# BA for sale, everything for 100$ paypal



## Angelus Censura (Oct 11, 2010)

I'm trying to re-do my fish tank, and have too many other 40k projects going on to focus on my BA. I'm selling *everything together for 100$*, which is a huge fucking deal, as I paid nearly 3 times that for them. The *price includes shipping to anywhere in the US or Canada*, when it comes to other countries, we can easily work something out after I talk with the local post office. It will *also include all my leftover BA bits* and one of those plastic seperator things that you keep them in.

Here is what I've got:

- Dante Conversion
- Sanguinary Guard (x5) three are fully painted, the other 2 are either primed or in the process
- Squad of 5 Marines, sergeant with PF, melta gun
- Squad of 5 Marines, sergeant with PF, melta gun
- Squad of 5 Marines, sergeant with PF, Flamer
- Squad of 5 Marines, sergeant with PF, Flamer
(All marines made using a mix of sanguinary bits and DC bits.

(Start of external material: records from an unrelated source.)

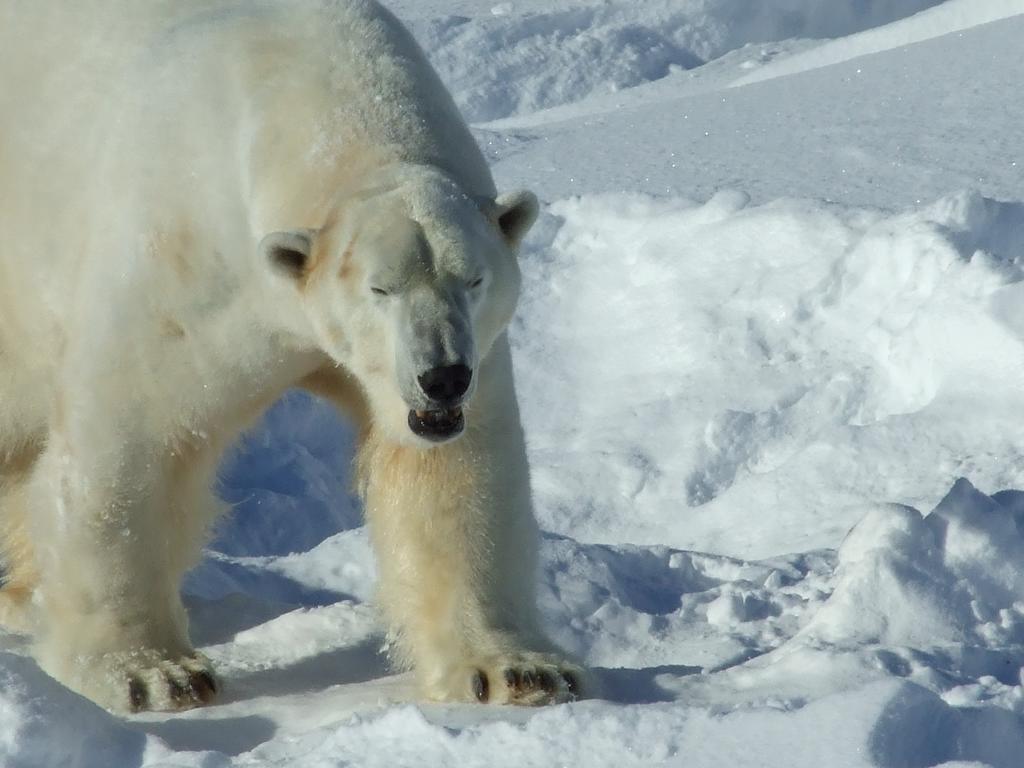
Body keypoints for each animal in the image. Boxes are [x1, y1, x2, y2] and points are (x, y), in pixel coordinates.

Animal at [0, 0, 581, 712]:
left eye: (473, 279)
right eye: (380, 287)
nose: (443, 378)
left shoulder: (470, 352)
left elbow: (457, 467)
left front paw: (515, 669)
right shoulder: (186, 270)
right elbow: (131, 442)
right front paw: (152, 674)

About half are painted in a Angels Sanguine halved scheme and based, the other half are primed black)
- Death Company squad (x5) primed white (one thin coat) with some brown washes, I was going for a look similiar to Xenobiotics BA Successors
- Scout Snipers(x4) with missile launcher - primed black
-Lemartes, painted in the traditional DC scheme
-BA Codex, perfect condition - looks brand new with no creases tears

Here is an example of my work when it comes to painting, all mould lines have been removed as well. However, all of my Marines now have regular DC backpacks in place of the jump packs so they can be thrown into Razorbacks with the exception of the DC squad.










I will also provide any requested paint schemes to finish out the Marines in the army who aren't painted so they blend in. Or you can strip everything and start over, doesn't matter to me, just trying to get rid of them for some money towards my fish tank.

Thanks!
Cheers


----------